Bailey, who captured gold at the world championships 25 years ago, and then raced to victory a year later at the Atlanta Olympics, compares the crowd to what basketball players call their “sixth man.”
“It’s the only event, and the only time in the world, where the entire globe gets to be quiet and pay attention to 10 seconds,” Bailey said. “And you want to be in that vortex, you want to be in a place where there’s that hum, that buzz off the crowd.”
The 52-year-old from Oakville, Ont., likes to say he thought of the starting blocks as his living room.
“When you’re demanding the very best of your body, elevating yourself at 10 times the torque of what your body can handle coming out of the blocks, you have to be at your most comfortable,” Bailey said. “I always describe it as the place where I go, I have my shorts and I’m watching TV, and trying to find my favourite show.
“You have to be at your most comfortable.”
Bailey recalls entering Centennial Olympic Stadium from the tunnel. He was so focused, the crowd of 85,000 looked like a “massive, abstract, flat painting of people.”
But when he crossed the finish line, looking sideways, his face stretched into a wide smile that would become one of track and field’s iconic photos, he soaked in the deafening roar.
What if there’d been no fans, only the TV cameras to capture his reaction?
“It’s not the same, is it?” he said. “You go across the line, there’s the crowds, there’s flags waving, people are cheering, people are crying. It’s a different kind of emotion when you finish.”
Lee said from a broadcaster’s perspective, there’s nothing like calling an Olympic 100-metre race. Eight runners lining up for a race that will likely define their lives, all in about 10 seconds.
“My heart is racing, everything is tingling because of the crowd,” Lee said. “The 100 final is the blue-ribbon event in track and field, the race to decide the fastest human on the planet, there’s a spectre about that, it’s theatre, it’s a performance as much as a foot race.
“As an announcer, you have the lane introductions, with the roar of the crowd for each athlete as they preen and posture. And then the starter calls them into the blocks, all that buzz of anticipation, it falls into an absolute hush, and then tension is so palpable. Then the gun goes off and the sprinters bolt out of their blocks and there’s this release of energy, this explosion of energy and sound.”
De Grasse said he could race in an empty stadium. He figures it would be like training, where there’s obviously no-one watching, and compared it to the world championships last year in Doha, Qatar, which drew a disappointingly small crowd, even for the marquee 100 final.
The empty seats, however, were barely noticeable. The meet featured a flashy light show never before seen at a global track and field event.
“They’re announcing your name and you can hear the music playing and these huge lights are flashing, that pumps you up as well, gets you in the zone, so if (Tokyo) could do something like that. . .” said De Grasse, who rebounded from two injury-plagued seasons to capture silver in the 200 and bronze in the 100 in Doha.

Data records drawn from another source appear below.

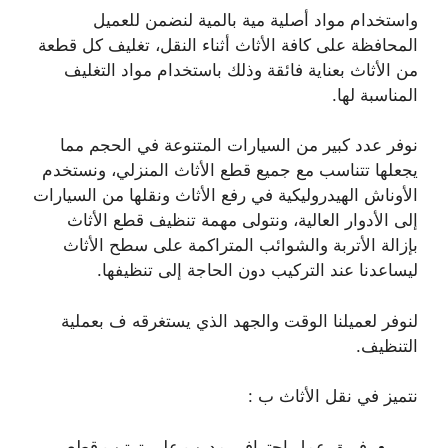
واستخدام مواد أصلية مية بالمية لنضمن للعميل
المحافظة على كافة الأثاث أثناء النقل، تغليف كل قطعة
من الأثاث بعناية فائقة وذلك باستخدام مواد التغليف
المناسبة لها.
نوفر عدد كبير من السيارات المتنوعة في الحجم مما
يجعلها تتناسب مع جميع قطع الأثاث المنزلي، ونستخدم
الأوناش الهيدروليكية في رفع الأثاث ونقلها من السيارات
إلى الأدوار العالية، ونتولى مهمة تنظيف قطع الأثاث
بإزالة الأتربة والشوائب المتراكمة على سطح الأثاث
ليساعدنا عند التركيب دون الحاجة إلى تنظيفها.
لنوفر لعميلنا الوقت والجهد الذي يستغرقه ف بعملية
التنظيف.
نتميز في نقل الأثاث ب :
فريق عمل احترافي مدرب على ترتيب قطع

“I was watching my race on the replay on YouTube, to see the light show, it was cool.”
Fans have been divided by the artificial fan noise at recent sports event. TV networks layered crowd noise over the broadcasts of English Premier League and German Bundesliga games.
The Athletic reported earlier this month that the NBA has discussed the possibility of using audio from the NBA 2K video games to enliven its own broadcasts if the league resumes play next month in Florida.
De Grasse, who lives in Jacksonville, Fla., will line up against training partners Omar McLeod and Jimmy Vicaut in the Inspiration Games 100-yard race. The exhibition event will also feature stars Shaunae Miller-Uibo, Allyson Felix and Mujinga Kambundji.